-- Excerpt provided --

THE PROPERTY OF HIS GRACE THE DUKE OF MONTROSE LONDON 1611 - 1646 PORTRAIT OF JAMES GRAHAM, 1ST MARQUESS OF MONTROSE (1612-1650), HALF LENGTH, WEARING ARMOUR, WITH A STATUE OF MINERVA BEYOND inscribed lower left: JAMES 1st MARQS. / of MONTROSE, and further inscribed on an old label, verso: James Graham / 1st Marquis of / Monstrose, by - / Vandyke oil on canvas 81.2 by 87 cm.; 32 by 34 1/4 in.
Glasgow, Scottish Exhibition of National History, Art and industry,
1911;
Glasgow, Empire Exhibition, Scotland, 1938;
Worcester, 1951, no. 6;
London, Tate Gallery, William Dobson, 1951, no. 10;
London, National Portrait Gallery, William Dobson, 21 October 1983 - 8
January 1984, no. 14;
London, Sotheby's, English Silver Treasures from the Kremlin, 1 - 28
January 1991, no. 7.

-- Required tasks --
• 1. In the catalogue entry for the portrait of the 1st Marquess of Montrose, which statue is shown beyond the sitter?
• 2. Resume the catalogue entry for the portrait of the 1st Marquess of Montrose, beginning after its final listed exhibition.

-- Records --
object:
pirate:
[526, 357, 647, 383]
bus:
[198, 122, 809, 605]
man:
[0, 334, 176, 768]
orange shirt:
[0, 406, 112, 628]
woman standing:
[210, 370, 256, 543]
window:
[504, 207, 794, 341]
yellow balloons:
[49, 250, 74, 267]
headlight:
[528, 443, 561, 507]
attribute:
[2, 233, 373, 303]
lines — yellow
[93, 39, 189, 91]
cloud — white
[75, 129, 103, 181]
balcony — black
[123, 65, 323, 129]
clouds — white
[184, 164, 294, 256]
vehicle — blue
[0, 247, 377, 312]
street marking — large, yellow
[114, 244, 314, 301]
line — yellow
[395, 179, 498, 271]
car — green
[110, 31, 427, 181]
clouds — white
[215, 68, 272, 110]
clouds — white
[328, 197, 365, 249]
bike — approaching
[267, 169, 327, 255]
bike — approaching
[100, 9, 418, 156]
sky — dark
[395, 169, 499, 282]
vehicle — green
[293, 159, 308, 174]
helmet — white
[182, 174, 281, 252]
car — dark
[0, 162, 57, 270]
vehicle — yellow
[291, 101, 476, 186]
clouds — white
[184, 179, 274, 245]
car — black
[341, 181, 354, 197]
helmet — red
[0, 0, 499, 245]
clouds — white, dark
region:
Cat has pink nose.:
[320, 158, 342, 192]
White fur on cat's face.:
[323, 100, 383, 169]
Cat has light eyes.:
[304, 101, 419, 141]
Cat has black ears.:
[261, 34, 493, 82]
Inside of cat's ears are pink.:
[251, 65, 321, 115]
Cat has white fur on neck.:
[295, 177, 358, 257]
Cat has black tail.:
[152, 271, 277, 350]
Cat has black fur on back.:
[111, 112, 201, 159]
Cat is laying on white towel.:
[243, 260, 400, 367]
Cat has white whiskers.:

-- Expected results --
• 1. A statue of Minerva.

• 2.
Literature
M. Napier, Memoirs of the Marquis of Montrose, Edinburgh 1856, vol. I,
app. pp. vii-xi, vol. II, reproduced as the frontispiece;
H. Walpole, Anecdotes of Painting in England... with additions by the
Rev. James Dallaway, ed. R. N. Wornum, 3 vols, vol. II, 1862, p. 353;
G. Vertue, 'Notebooks', 6 vols., vol. I, Walpole Society, vol. XVIII,
1930, p. 123, & vol. IV, Walpole Society, vol. XXIV, p. 50;
O. Millar, William Dobson 1611-46, exhibition catalogue, Tate Gallery,
London 1951, p. 14;
M. Rogers, William Dobson 1611-46, exhibition catalogue, National
Portrait Gallery, London 1983, pp. 42-44, reproduced, fig. 14;
O. Millar, 'Dobson at the NPG', in The Burlington Magazine, vol. 126,
no. 970, January 1984, p. 52.
ENGRAVED
By Houbraken, in 1740, as by van Dyck
Provenance
Commissioned by the sitter, almost certainly when he was in Oxford in
1643/4;
Thence by direct descent to the present owner.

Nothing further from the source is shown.